The Public Services Regulatory Authority (ARESEP) asked the Costa Rican Electricity Institute (ICE) to outline a plan to sell its electricity surplus to Central America’s Regional Electricity Market starting as soon as this month and up until December 2016.
According to ARESEP, selling that surplus — produced mostly by hydroelectric plants — to the regional market would generate profits and allow it to lower electricity rates in Costa Rica.
The country currently has a surplus of potential energy-generating water in reservoirs like Arenal, in Guanacaste. Water from the reservoir runs the country’s largest hydroelectric plant.
Water levels at Arenal reached five meters above ICE’s prediction for the first quarter of this year.
ARESEP experts say ICE will likely have to discharge excess water from the reservoir in coming months when the new Reventazón hydroelectric plant launches operations. They say ICE should sell the surplus electricity to other Central American countries.
The Tico Times sought ICE’s opinion on the recommendation but didn’t receive a response by close of business on Thursday.
Last year, Costa Rica exported its surplus electricity to other countries in the region and earned a profit of some $3.6 million, ARESEP reported.
“That is why we expect a positive response from ICE, considering that this is an opportunity to lower electricity rates and also benefit users,” ARESEP Energy Manager Juan Quesada Espinoza said.
According to ARESEP, Costa Rica’s participation last year in the regional electricity market allowed the country to save some $44 million in lower rates, mostly due to a 21 percent decrease in spending on fuel for thermal generation.
Ronald Jiménez Lara, president of the Costa Rican Union of Private-Sector Chambers and Associations, said Wednesday that his members fully support ARESEP’s request to ICE.
“According to the chambers’ calculations, the Arenal plant is capable of producing additional electricity of up to 500 gigawatts per hour above ICE’s current estimates.
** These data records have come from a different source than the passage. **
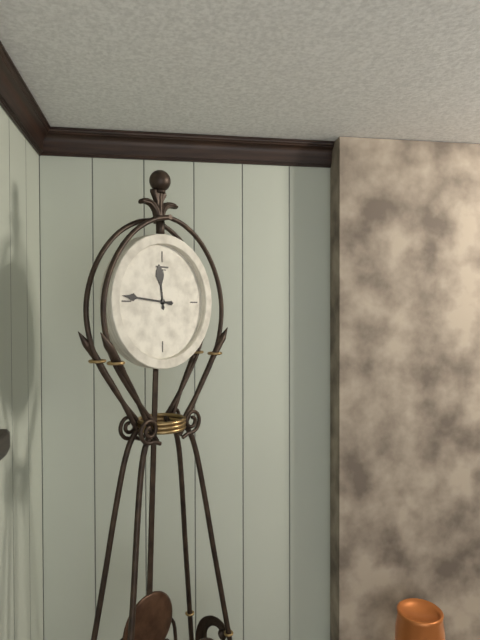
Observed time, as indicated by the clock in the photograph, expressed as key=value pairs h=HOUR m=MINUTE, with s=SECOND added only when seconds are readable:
h=11 m=46
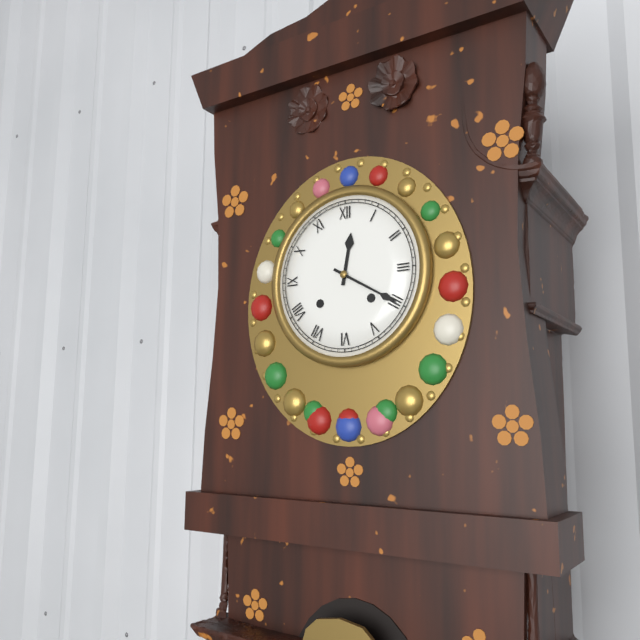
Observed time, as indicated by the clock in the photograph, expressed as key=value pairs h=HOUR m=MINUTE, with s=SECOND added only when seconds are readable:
h=12 m=20
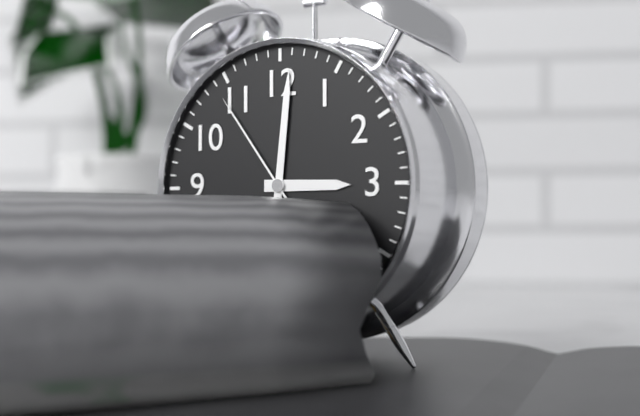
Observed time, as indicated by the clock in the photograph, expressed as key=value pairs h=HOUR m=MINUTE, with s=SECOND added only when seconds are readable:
h=3 m=1 s=54
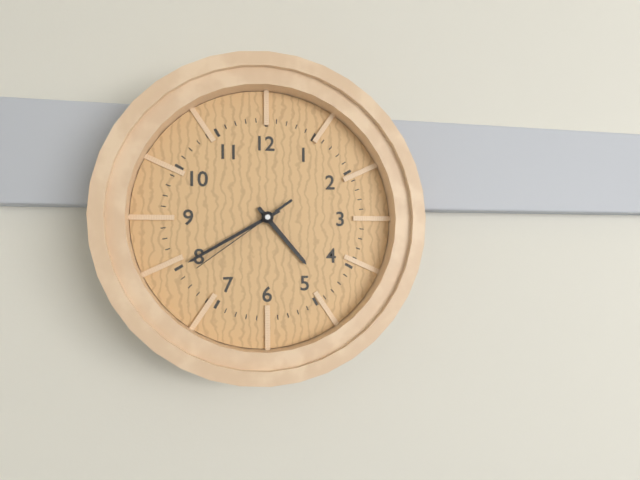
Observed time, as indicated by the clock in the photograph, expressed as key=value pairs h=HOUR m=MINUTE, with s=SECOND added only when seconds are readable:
h=4 m=40 s=39
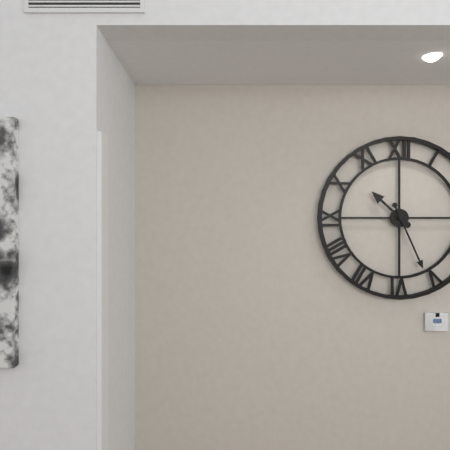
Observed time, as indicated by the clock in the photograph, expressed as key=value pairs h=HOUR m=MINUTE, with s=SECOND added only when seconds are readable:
h=10 m=26
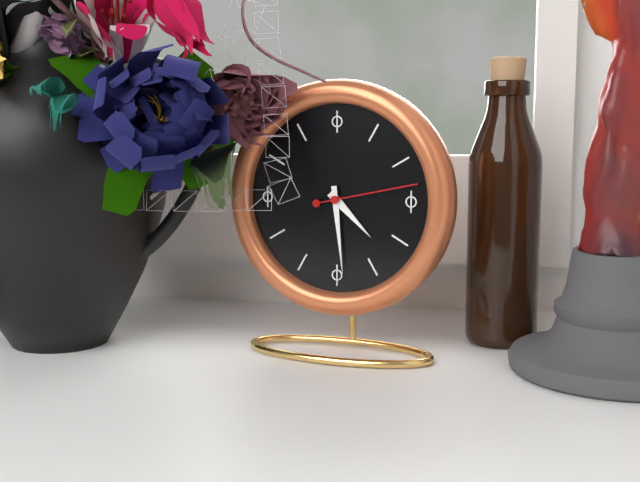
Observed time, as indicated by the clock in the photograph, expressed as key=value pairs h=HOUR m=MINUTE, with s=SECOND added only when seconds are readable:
h=4 m=29 s=13
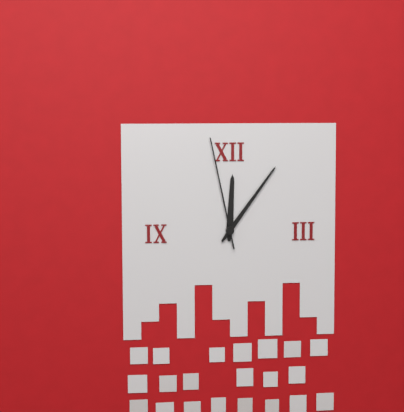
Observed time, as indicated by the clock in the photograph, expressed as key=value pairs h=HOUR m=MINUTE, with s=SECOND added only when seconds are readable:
h=12 m=6 s=58
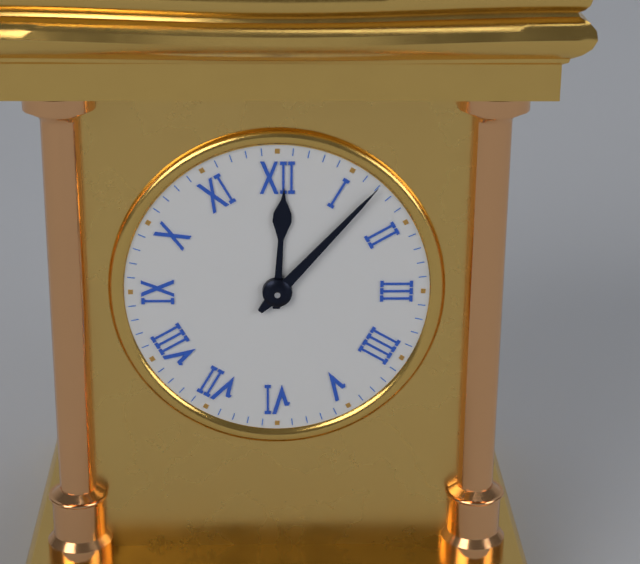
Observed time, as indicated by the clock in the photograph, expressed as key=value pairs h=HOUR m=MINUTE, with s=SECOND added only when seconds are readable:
h=12 m=7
That energy in the Central American market would be worth some $50 million,” Jiménez said.
The business leader said lower electricity costs would benefit families as well as firms.
Several companies in recent years have moved their operations out of Costa Rica, citing high electricity costs among their main reasons.
Historically, Costa Rica has met 95 percent of its electricity needs with renewable energy. Last month ICE reported that all electricity used during the first 75 days of this year came from renewable sources.